Nothing but the lines from the start of the records through the line that contains "Robust/Ecosoft" is to be copied, and each is to be copied exactly.

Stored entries
------------------------------------------------

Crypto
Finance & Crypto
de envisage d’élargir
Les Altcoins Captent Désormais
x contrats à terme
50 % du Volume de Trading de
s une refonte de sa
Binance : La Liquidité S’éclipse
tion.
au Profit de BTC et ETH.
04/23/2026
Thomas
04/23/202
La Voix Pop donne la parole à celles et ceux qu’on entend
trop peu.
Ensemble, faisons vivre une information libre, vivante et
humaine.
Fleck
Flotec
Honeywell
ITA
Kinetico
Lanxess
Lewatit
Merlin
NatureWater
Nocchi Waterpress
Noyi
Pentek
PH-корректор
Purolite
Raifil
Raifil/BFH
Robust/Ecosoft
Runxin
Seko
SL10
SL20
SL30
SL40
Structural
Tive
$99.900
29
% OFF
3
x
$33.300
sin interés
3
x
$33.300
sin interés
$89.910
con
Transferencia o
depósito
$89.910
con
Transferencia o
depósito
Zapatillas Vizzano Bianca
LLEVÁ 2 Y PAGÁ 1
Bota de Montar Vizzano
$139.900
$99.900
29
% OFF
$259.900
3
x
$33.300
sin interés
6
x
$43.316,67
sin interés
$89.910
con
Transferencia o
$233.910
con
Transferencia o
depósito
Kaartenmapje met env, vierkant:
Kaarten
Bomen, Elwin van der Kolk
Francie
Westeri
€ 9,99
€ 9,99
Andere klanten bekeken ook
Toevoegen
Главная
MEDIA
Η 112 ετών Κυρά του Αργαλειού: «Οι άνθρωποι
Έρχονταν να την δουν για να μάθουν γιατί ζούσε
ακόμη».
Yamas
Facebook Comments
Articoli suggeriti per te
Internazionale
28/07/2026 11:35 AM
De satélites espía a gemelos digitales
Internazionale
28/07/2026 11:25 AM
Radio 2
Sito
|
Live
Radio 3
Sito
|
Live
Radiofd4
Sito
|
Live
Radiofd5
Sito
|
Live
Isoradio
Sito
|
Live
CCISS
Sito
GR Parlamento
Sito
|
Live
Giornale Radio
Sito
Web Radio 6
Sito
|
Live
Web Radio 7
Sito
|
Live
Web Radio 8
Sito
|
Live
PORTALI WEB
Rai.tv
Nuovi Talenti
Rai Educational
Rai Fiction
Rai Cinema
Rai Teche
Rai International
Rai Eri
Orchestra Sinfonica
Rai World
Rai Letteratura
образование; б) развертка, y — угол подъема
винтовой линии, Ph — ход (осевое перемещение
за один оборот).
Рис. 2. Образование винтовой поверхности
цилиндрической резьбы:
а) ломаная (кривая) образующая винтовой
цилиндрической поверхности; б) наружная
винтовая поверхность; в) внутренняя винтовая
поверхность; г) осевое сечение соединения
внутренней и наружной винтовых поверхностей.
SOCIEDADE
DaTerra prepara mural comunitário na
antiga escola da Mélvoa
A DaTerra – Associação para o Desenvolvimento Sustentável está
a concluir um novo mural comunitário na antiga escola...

------------------------------------------------

Solution to the exercise
Crypto
Finance & Crypto
de envisage d’élargir
Les Altcoins Captent Désormais
x contrats à terme
50 % du Volume de Trading de
s une refonte de sa
Binance : La Liquidité S’éclipse
tion.
au Profit de BTC et ETH.
04/23/2026
Thomas
04/23/202
La Voix Pop donne la parole à celles et ceux qu’on entend
trop peu.
Ensemble, faisons vivre une information libre, vivante et
humaine.
Fleck
Flotec
Honeywell
ITA
Kinetico
Lanxess
Lewatit
Merlin
NatureWater
Nocchi Waterpress
Noyi
Pentek
PH-корректор
Purolite
Raifil
Raifil/BFH
Robust/Ecosoft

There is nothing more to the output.